There are reforms which need to be gradually, wisely and quickly held. It is time for them to be scheduled for the generations to come and the youth the president spoke about. And to achieve a sustainable human and economic development, to build a state of the law and institutions, with the establishment of equal and sole citizenship. Otherwise, residents of this country will face from time to time what causes more wounds, making them defend themselves and their existence from fellow citizens entrenched in the other party seeking foreign support, especially as the conflict is fed by sectarianism which is used by political leaders to protect their interests. They even seek foreign intervention whenever possible to bolster positions.
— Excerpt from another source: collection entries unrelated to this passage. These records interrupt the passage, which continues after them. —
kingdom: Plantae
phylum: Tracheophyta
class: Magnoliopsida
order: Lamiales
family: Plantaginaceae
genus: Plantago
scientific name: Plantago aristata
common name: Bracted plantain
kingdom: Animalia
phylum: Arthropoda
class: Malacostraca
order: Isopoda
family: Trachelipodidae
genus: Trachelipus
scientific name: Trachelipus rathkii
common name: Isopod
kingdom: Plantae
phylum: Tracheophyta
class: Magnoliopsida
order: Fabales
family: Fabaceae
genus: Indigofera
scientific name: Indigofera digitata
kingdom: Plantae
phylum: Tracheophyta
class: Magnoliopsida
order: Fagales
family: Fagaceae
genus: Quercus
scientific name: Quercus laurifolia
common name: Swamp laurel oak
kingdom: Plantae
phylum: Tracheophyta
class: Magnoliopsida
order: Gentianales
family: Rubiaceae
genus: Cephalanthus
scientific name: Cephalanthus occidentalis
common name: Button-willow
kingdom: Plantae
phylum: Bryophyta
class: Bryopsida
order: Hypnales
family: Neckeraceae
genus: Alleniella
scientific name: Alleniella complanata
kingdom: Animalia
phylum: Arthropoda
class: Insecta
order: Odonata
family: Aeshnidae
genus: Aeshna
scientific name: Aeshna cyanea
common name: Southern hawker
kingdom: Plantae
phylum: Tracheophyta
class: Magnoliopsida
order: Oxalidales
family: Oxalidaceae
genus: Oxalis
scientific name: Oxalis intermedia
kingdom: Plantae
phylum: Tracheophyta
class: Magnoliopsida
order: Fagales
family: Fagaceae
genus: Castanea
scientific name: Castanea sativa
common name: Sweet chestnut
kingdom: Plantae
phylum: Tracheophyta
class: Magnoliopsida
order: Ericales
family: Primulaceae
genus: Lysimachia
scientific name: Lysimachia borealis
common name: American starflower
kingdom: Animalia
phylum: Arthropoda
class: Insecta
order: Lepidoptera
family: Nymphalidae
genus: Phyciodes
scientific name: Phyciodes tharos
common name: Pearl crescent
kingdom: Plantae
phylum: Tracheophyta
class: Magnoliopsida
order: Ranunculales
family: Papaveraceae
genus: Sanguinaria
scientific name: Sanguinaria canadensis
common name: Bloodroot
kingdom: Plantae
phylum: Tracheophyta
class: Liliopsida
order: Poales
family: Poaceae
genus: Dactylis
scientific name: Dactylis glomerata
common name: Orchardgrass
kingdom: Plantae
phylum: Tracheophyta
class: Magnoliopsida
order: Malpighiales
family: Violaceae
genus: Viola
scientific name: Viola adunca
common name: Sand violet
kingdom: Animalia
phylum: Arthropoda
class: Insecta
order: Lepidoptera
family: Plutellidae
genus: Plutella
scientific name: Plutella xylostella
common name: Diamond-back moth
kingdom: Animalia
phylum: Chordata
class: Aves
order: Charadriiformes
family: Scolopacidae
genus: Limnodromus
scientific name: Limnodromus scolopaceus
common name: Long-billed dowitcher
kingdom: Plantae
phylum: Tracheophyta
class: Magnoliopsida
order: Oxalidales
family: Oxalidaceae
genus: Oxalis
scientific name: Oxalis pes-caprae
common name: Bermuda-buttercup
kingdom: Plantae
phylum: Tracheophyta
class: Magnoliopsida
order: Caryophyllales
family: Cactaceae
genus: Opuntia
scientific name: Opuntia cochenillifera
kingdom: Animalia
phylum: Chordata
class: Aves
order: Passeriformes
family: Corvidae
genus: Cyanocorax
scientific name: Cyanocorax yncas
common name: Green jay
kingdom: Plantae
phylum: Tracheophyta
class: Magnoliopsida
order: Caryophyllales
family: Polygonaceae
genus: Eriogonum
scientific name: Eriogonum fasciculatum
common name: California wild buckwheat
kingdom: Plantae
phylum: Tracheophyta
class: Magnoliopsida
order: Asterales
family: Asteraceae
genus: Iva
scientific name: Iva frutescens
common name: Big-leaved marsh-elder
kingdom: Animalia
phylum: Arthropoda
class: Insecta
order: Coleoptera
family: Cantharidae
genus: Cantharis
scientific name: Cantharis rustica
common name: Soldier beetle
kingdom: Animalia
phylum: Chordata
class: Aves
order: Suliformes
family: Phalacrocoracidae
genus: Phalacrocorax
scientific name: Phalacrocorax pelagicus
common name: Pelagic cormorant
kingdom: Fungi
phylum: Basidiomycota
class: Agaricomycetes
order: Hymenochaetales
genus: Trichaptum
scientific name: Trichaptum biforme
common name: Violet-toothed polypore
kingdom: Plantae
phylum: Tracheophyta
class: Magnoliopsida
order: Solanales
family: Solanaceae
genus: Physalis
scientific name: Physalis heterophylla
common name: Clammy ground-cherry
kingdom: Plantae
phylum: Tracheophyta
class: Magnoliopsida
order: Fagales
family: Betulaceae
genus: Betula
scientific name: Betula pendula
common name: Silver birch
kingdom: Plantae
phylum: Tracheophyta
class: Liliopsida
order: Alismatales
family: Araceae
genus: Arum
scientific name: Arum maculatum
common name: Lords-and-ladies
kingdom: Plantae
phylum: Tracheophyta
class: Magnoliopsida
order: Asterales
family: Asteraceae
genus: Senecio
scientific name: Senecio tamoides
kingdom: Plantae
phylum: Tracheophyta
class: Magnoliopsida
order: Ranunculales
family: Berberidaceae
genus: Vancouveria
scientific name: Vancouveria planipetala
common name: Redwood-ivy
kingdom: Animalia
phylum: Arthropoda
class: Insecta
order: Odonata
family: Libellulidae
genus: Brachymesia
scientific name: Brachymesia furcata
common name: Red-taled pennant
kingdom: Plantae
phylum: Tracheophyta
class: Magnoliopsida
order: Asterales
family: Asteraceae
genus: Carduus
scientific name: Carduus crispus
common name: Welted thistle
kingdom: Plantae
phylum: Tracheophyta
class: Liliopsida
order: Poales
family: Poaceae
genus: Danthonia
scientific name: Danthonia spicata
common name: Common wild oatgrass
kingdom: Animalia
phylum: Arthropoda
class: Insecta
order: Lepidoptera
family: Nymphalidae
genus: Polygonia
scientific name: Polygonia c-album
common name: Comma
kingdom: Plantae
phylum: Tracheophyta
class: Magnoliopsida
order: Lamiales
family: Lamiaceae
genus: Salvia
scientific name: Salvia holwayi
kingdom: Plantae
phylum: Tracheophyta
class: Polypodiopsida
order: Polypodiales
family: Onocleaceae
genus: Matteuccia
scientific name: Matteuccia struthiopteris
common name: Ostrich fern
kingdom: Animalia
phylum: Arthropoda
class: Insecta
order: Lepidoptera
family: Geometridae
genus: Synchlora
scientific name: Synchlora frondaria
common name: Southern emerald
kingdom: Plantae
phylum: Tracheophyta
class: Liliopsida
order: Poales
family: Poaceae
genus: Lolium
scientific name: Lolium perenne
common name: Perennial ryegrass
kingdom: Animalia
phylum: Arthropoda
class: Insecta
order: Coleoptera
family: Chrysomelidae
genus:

These foreign powers benefit from them through imposing their interventions and achieve their schemes of fragmentation and divide the region according to their geostrategic targets and economic greed.

 

In the end, regardless of the anti- or pro-resistance slogans, there should be a Lebanese defense system based on cooperation between army and resistance, as it is the natural response to the superior armament of the southern neighbor that occupied the Palestinian territories and turned the military force into a main determiner to the future of the region. In an age that witnessed the retreat of those supporting creative chaos without the retreat of the possible destructive chaos. This requires the army and resistance to be aware of the idea that weapons is not an element in the internal political conflict and that civil resistance allows all parties to peacefully express and defend their views and programs.

 

Also, another problem of the sectarian plague that preceded the Lebanese resistance and Civil War is that there are some who try to link between resistance and sectarianism, mainly for shortsighted political purposes. Although what happened and is still happening in Lebanon is not a doctrinal, religiously based conflict between Ja'fari and Sunnis on how to conduct personal affairs. It is rather a political view to the region and the world. As the idea of keeping away from Western powers is felt in a pro-Shiite sect camp, we should remind that this very idea was spearheaded- in the age of Syrian-Egyptian unity by a pro-Sunni sect camp. In both cases, the conflict and the situation exceeded sectarian limits to make clear that we are facing disagreement over situations, not in sects.

 

Lebanon is today at the crossroads of huge changes and radical options that require rejecting sectarian thought, given that canceling sectarianism does not mean canceling this sect or that doctrine. This requires also agreeing on rational and civil solutions for its future, solutions that exceed legacies of the past and conform to the current stage and challenges of globalization. There is a need- more than any time before- to necessarily build a modern democratic state that sees the Lebanese as equals, regardless of sectarian affiliations. There is a need to stop this regime from remaining sectarian or related to foreign powers.